Tribute pours in for Leafs’ legend Salming: ‘He changed the game of hockey forever’

Many tributes are paid to the life and legacy of Toronto Maple Leafs legend Börje Salming, who passed away on Thursday at the age of 71.

NHL Commissioner Gary Bettman issued a lengthy statement after news of Salming’s death became public, saying the longtime defenseman “paved the path many of the greatest players in NHL history followed while shattering all the stereotypes about European players shattered.”

“A superior all-round defender and the first Swedish star ever to play in the league, Börje Salming was as strong as he was gifted both physically and mentally,” Bettman’s statement read.

A bouquet of flowers was placed under a statue of Salming outside Toronto’s Scotiabank Arena as the Maple Leafs shared a tribute on a large screen in Maple Leafs Square.

Flowers lay under a statue of Borje Salming in Toronto. Photo: Daniel Berry/CityNews.
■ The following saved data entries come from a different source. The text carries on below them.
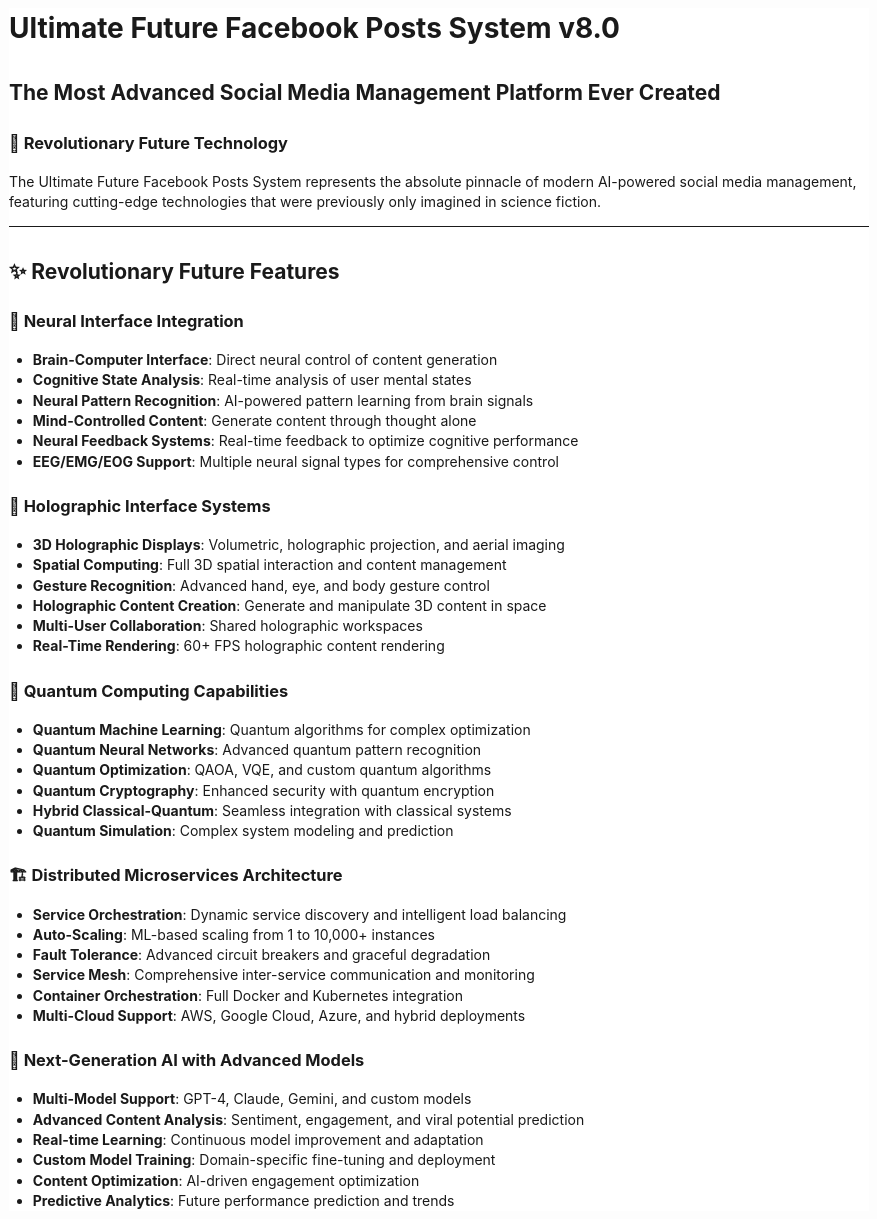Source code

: # Ultimate Future Facebook Posts System v8.0
## The Most Advanced Social Media Management Platform Ever Created

### 🚀 **Revolutionary Future Technology**

The Ultimate Future Facebook Posts System represents the absolute pinnacle of modern AI-powered social media management, featuring cutting-edge technologies that were previously only imagined in science fiction.

---

## ✨ **Revolutionary Future Features**

### 🧠 **Neural Interface Integration**
- **Brain-Computer Interface**: Direct neural control of content generation
- **Cognitive State Analysis**: Real-time analysis of user mental states
- **Neural Pattern Recognition**: AI-powered pattern learning from brain signals
- **Mind-Controlled Content**: Generate content through thought alone
- **Neural Feedback Systems**: Real-time feedback to optimize cognitive performance
- **EEG/EMG/EOG Support**: Multiple neural signal types for comprehensive control

### 🥽 **Holographic Interface Systems**
- **3D Holographic Displays**: Volumetric, holographic projection, and aerial imaging
- **Spatial Computing**: Full 3D spatial interaction and content management
- **Gesture Recognition**: Advanced hand, eye, and body gesture control
- **Holographic Content Creation**: Generate and manipulate 3D content in space
- **Multi-User Collaboration**: Shared holographic workspaces
- **Real-Time Rendering**: 60+ FPS holographic content rendering

### 🔬 **Quantum Computing Capabilities**
- **Quantum Machine Learning**: Quantum algorithms for complex optimization
- **Quantum Neural Networks**: Advanced quantum pattern recognition
- **Quantum Optimization**: QAOA, VQE, and custom quantum algorithms
- **Quantum Cryptography**: Enhanced security with quantum encryption
- **Hybrid Classical-Quantum**: Seamless integration with classical systems
- **Quantum Simulation**: Complex system modeling and prediction

### 🏗️ **Distributed Microservices Architecture**
- **Service Orchestration**: Dynamic service discovery and intelligent load balancing
- **Auto-Scaling**: ML-based scaling from 1 to 10,000+ instances
- **Fault Tolerance**: Advanced circuit breakers and graceful degradation
- **Service Mesh**: Comprehensive inter-service communication and monitoring
- **Container Orchestration**: Full Docker and Kubernetes integration
- **Multi-Cloud Support**: AWS, Google Cloud, Azure, and hybrid deployments

### 🤖 **Next-Generation AI with Advanced Models**
- **Multi-Model Support**: GPT-4, Claude, Gemini, and custom models
- **Advanced Content Analysis**: Sentiment, engagement, and viral potential prediction
- **Real-time Learning**: Continuous model improvement and adaptation
- **Custom Model Training**: Domain-specific fine-tuning and deployment
- **Content Optimization**: AI-driven engagement optimization
- **Predictive Analytics**: Future performance prediction and trends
The Maple Leafs shared several social media posts, including a tribute on Instagram, leading other organizations — including the AHL’s Toronto Marlies, Calgary Flames and Winnipeg Jets — to voice their thoughts on Salming’s passing.

The Ottawa senators responded to the Leafs’ original tweet, calling the 71-year-old “a true trailblazer.” The Los Angeles Kings tweeted that the heart of the organization lay with the Salming family and members of the Maple Leafs.

“His legacy of strength and determination will remain with us forever,” the Kings wrote.

Maple Leafs alumni also shared a tweet saying that Salming “will forever be a part of our Maple Leafs family.”

Toronto Mayor John Tory tweeted that his thoughts were with the Salming family and all of the city’s hockey fans.

“From Sweden to Toronto, ‘The King’ will be remembered for the incredible impact he had on our city,” Tory tweeted.

Former NHL goaltender and fellow Swedes Eddie Lack said Salming was “one of the hardest players ever.”

“What a sad day, but I’m glad you got to experience all the love you deserve from the fans over the past few weeks,” Lack tweeted.

“Gone but never forgotten.”

Sportsnet’s Michael Grange shared a touching anecdote, noting that Salming was “the coolest, strongest, most invincible-looking human being I’d ever come across.”

Maple Leafs President Brendan Shanahan issued a statement on behalf of the organization, calling Salming a pioneer of the game and an icon of unbreakable spirit and undisputed toughness.

In July Salming was diagnosed with amyotrophic lateral sclerosis, commonly known as ALS or Lou Gehrig’s disease. The longtime NHL defenseman publicly announced his diagnosis in August.

This month, Salming made the trip to Toronto’s Scotiabank Arena for the Maple Leafs Hall of Fame induction weekend game, where he was part of an emotional tribute alongside Darryl Sittler, a lifelong friend and former teammate.